Write out each line of the entries exactly, starting at the first and finishing with the line that contains "table_cell [1241, 694, 1387, 1175]".

============================================================

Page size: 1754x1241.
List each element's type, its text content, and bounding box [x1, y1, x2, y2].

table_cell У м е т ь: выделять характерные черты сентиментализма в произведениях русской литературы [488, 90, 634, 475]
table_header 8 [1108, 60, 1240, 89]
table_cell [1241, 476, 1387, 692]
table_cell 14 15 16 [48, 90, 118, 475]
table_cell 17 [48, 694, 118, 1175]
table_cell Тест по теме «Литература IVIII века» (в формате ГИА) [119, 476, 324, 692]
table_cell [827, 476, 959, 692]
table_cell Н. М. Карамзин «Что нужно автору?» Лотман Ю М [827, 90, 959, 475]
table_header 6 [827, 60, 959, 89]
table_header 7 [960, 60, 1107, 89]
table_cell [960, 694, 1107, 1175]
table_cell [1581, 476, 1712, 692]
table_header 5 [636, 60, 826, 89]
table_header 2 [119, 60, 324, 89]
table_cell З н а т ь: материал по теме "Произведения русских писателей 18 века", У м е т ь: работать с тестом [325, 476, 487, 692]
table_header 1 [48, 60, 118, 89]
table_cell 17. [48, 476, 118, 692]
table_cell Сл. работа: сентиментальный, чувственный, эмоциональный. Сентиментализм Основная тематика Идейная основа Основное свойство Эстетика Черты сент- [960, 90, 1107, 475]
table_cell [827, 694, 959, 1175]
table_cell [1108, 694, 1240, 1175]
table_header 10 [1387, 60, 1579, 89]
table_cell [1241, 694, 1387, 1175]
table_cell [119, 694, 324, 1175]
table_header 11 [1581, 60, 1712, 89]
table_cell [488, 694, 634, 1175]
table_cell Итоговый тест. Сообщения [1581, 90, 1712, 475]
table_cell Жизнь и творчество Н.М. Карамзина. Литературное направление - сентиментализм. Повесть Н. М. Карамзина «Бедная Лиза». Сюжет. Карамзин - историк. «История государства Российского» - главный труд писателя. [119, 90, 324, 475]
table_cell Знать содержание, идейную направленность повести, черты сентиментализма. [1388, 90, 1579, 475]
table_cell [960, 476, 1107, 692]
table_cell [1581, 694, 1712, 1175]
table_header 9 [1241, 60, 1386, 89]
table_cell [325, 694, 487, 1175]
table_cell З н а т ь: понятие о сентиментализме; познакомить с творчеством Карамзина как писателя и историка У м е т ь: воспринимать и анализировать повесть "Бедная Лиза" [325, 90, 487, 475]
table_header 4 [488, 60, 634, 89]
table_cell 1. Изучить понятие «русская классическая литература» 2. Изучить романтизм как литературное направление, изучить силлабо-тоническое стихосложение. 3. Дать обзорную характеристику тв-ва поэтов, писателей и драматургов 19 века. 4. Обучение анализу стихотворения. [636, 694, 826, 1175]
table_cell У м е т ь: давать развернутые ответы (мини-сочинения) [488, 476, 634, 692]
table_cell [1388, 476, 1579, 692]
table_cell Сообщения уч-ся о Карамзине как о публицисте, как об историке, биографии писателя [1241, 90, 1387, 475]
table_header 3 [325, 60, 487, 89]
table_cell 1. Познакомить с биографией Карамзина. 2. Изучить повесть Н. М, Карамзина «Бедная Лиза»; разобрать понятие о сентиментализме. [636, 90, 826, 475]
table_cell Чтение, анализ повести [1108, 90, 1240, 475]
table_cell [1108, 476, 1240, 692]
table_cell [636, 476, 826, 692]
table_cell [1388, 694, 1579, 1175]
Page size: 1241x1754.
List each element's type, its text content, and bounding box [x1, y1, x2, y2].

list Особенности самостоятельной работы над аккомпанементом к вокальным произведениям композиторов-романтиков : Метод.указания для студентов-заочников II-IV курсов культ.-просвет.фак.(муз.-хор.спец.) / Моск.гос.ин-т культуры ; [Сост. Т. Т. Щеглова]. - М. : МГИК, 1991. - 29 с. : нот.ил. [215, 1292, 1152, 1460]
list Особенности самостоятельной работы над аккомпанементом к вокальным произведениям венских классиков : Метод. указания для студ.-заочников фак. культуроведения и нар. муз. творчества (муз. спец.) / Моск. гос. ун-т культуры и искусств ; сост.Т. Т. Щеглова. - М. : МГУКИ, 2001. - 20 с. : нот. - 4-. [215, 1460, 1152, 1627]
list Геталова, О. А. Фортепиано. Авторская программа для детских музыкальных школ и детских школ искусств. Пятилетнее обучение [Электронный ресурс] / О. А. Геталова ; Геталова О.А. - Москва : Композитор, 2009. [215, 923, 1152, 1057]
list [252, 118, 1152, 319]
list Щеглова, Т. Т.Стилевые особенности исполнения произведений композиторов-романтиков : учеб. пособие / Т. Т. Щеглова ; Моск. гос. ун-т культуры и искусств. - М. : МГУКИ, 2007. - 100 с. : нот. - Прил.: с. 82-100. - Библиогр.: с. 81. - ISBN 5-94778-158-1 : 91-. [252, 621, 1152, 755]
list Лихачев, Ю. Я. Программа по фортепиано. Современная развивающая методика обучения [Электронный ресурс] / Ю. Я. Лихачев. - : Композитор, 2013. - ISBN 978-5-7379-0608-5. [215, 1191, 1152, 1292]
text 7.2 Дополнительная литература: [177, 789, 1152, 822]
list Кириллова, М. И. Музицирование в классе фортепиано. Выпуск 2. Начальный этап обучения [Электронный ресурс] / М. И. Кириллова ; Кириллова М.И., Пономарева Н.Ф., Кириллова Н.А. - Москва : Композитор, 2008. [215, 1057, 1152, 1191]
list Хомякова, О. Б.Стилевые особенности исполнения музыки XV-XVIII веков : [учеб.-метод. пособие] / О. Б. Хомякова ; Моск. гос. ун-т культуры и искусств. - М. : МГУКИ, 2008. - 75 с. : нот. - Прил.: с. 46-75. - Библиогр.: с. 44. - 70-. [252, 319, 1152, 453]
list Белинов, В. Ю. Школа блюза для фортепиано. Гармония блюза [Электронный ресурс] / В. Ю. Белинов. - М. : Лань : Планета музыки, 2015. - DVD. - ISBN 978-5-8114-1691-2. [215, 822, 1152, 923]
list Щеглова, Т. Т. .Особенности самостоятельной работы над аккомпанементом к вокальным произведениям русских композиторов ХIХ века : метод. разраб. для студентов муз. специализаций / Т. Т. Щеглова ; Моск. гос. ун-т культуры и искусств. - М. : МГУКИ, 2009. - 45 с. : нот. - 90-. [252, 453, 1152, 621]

============================================================

> **Response for this exercise**
Page size: 1754x1241.
List each element's type, its text content, and bounding box [x1, y1, x2, y2].

table_cell У м е т ь: выделять характерные черты сентиментализма в произведениях русской литературы [488, 90, 634, 475]
table_header 8 [1108, 60, 1240, 89]
table_cell [1241, 476, 1387, 692]
table_cell 14 15 16 [48, 90, 118, 475]
table_cell 17 [48, 694, 118, 1175]
table_cell Тест по теме «Литература IVIII века» (в формате ГИА) [119, 476, 324, 692]
table_cell [827, 476, 959, 692]
table_cell Н. М. Карамзин «Что нужно автору?» Лотман Ю М [827, 90, 959, 475]
table_header 6 [827, 60, 959, 89]
table_header 7 [960, 60, 1107, 89]
table_cell [960, 694, 1107, 1175]
table_cell [1581, 476, 1712, 692]
table_header 5 [636, 60, 826, 89]
table_header 2 [119, 60, 324, 89]
table_cell З н а т ь: материал по теме "Произведения русских писателей 18 века", У м е т ь: работать с тестом [325, 476, 487, 692]
table_header 1 [48, 60, 118, 89]
table_cell 17. [48, 476, 118, 692]
table_cell Сл. работа: сентиментальный, чувственный, эмоциональный. Сентиментализм Основная тематика Идейная основа Основное свойство Эстетика Черты сент- [960, 90, 1107, 475]
table_cell [827, 694, 959, 1175]
table_cell [1108, 694, 1240, 1175]
table_header 10 [1387, 60, 1579, 89]
table_cell [1241, 694, 1387, 1175]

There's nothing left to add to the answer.